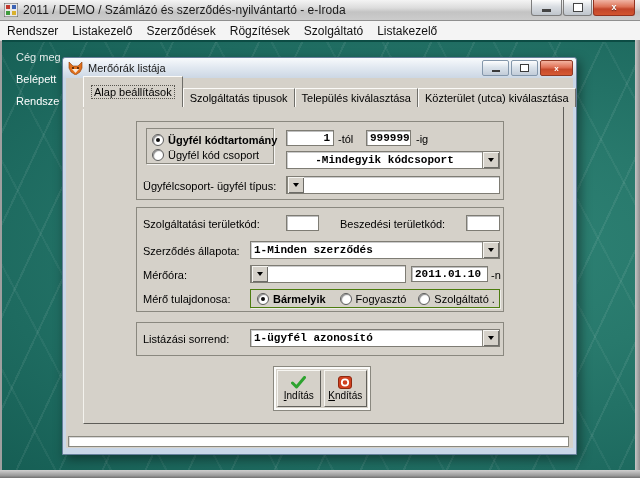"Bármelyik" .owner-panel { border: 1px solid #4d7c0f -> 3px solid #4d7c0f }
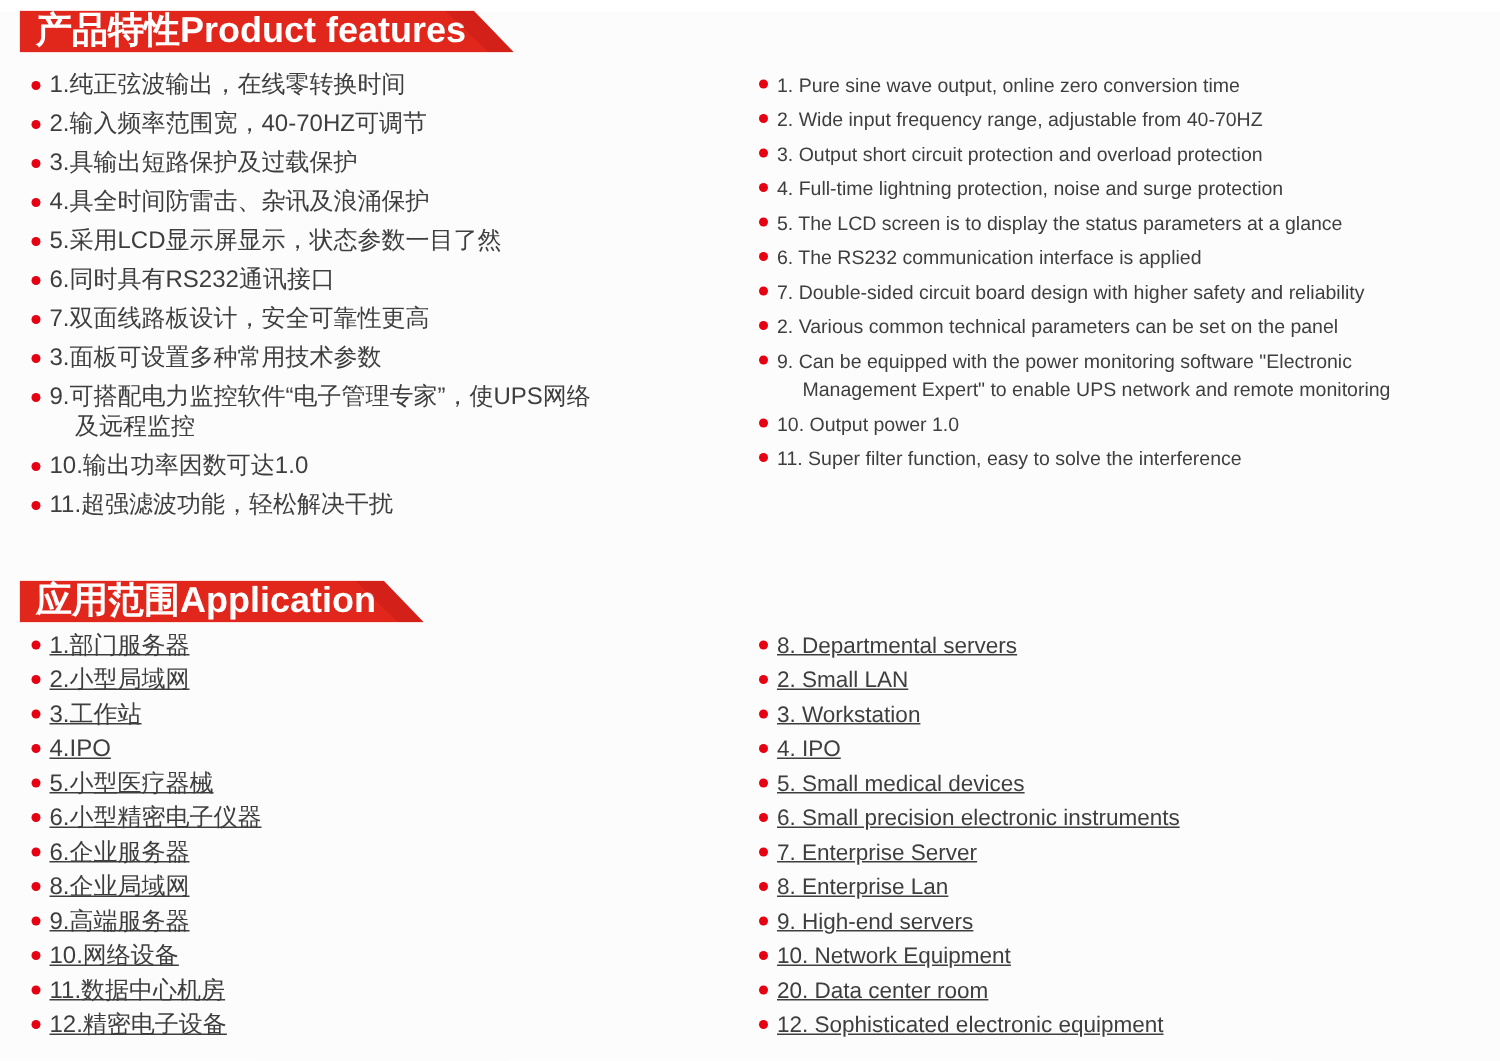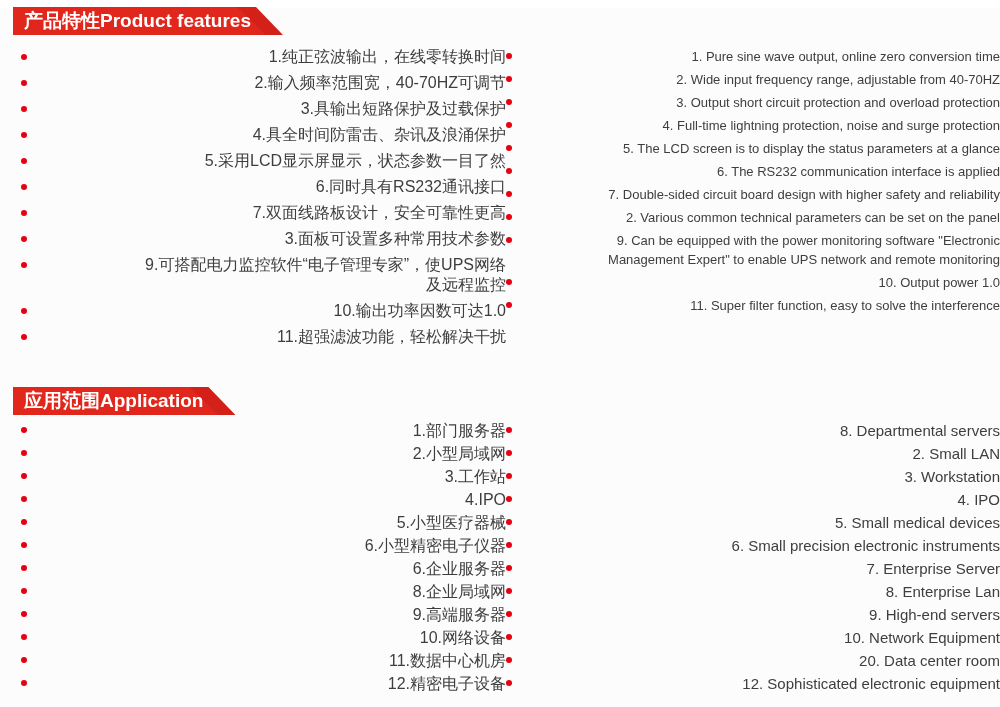"产品特性Product features" .banner { font-size: 19px -> 24px }
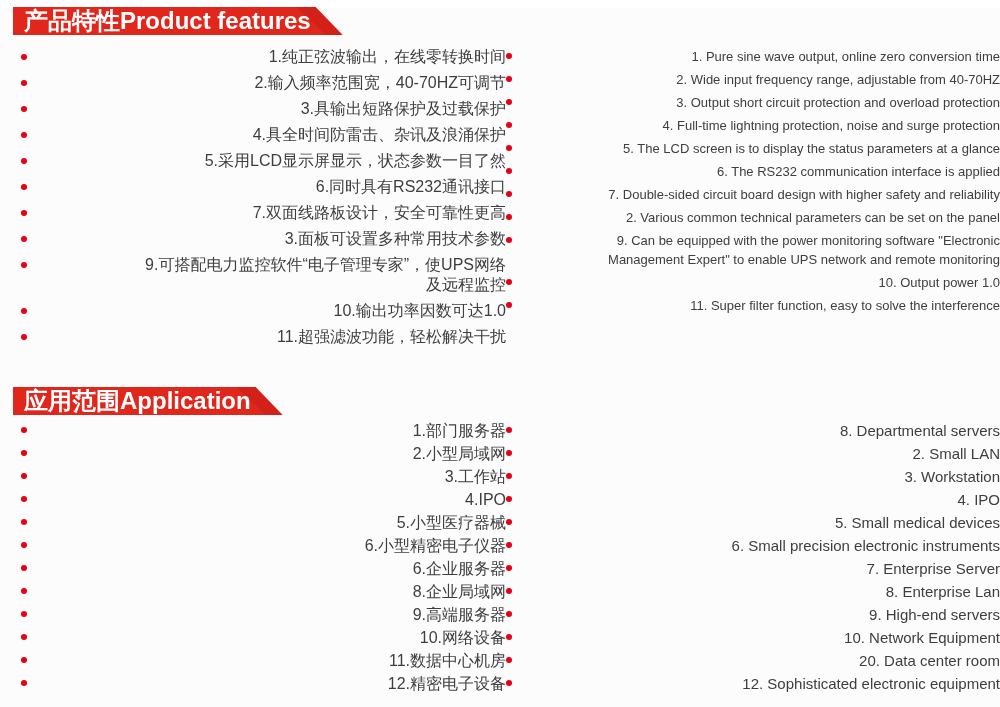"1.纯正弦波输出，在线零转换时间" .cols { text-align: right -> none }
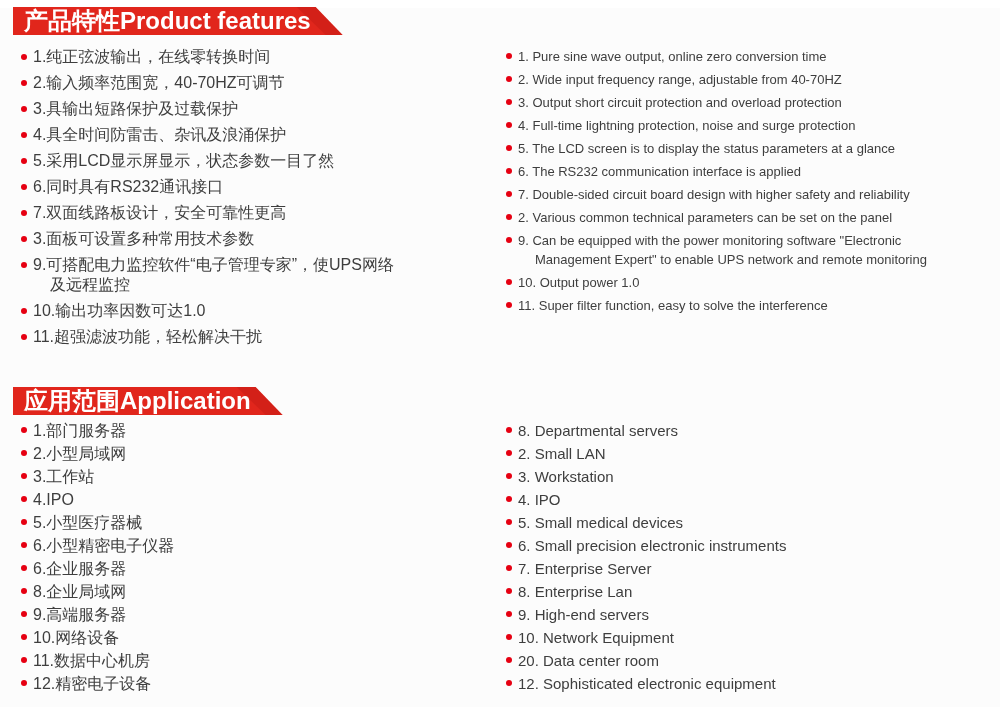"1.部门服务器" .block.application .list .item { text-decoration: none -> underline }
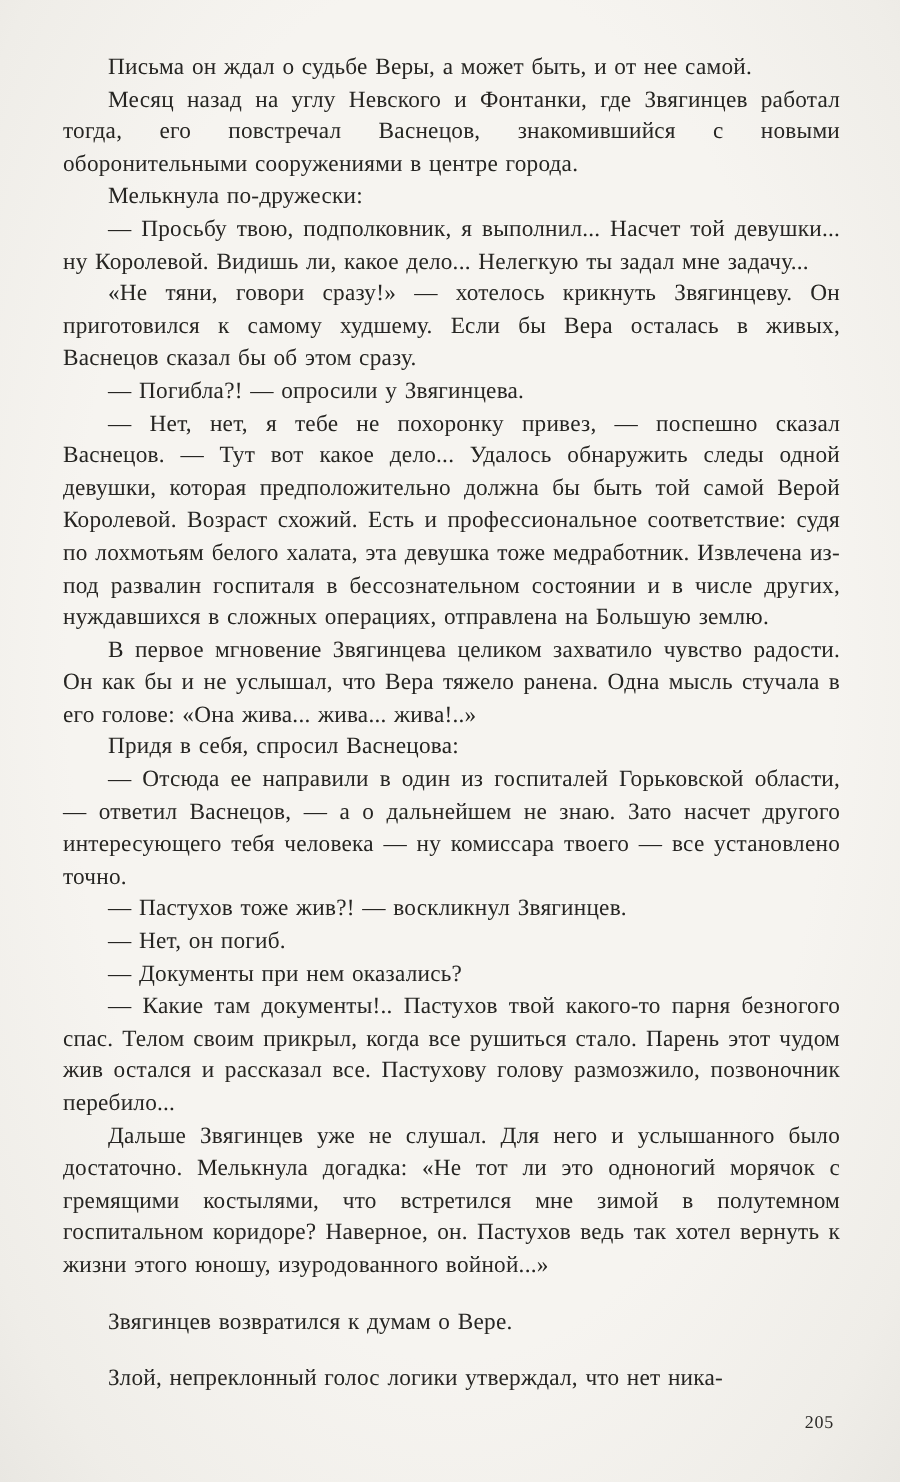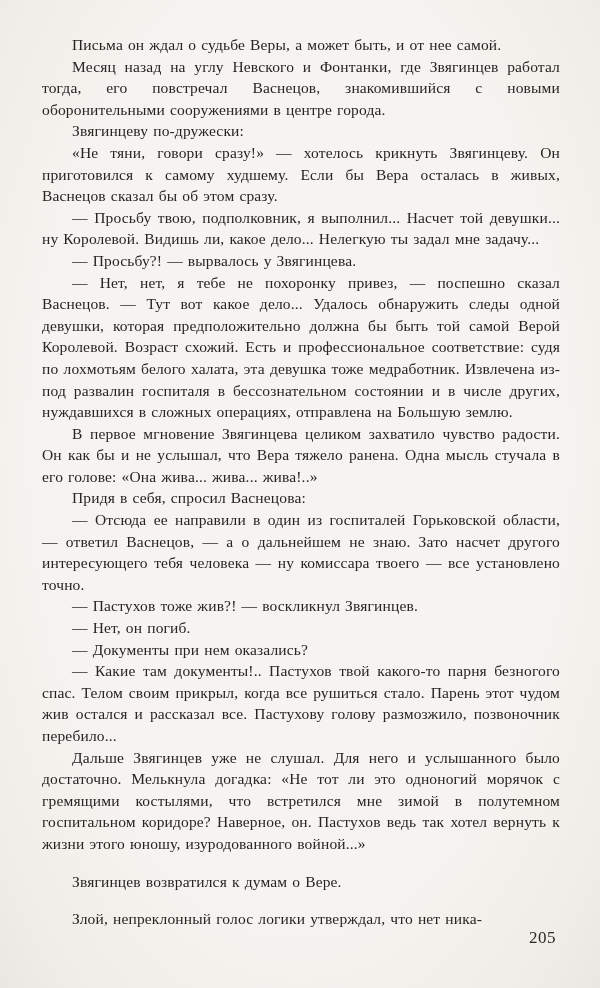"Звягинцеву по-дружески:" p { text: Звягинцеву -> Мелькнула }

**Problem requirements**
Please repeat everything in the data above except the pictures, exactly as it reads.

**Task result**
"Bármelyik" .owner-panel { border: 1px solid #4d7c0f -> 3px solid #4d7c0f }
"产品特性Product features" .banner { font-size: 19px -> 24px }
"1.纯正弦波输出，在线零转换时间" .cols { text-align: right -> none }
"1.部门服务器" .block.application .list .item { text-decoration: none -> underline }
"Звягинцеву по-дружески:" p { text: Звягинцеву -> Мелькнула }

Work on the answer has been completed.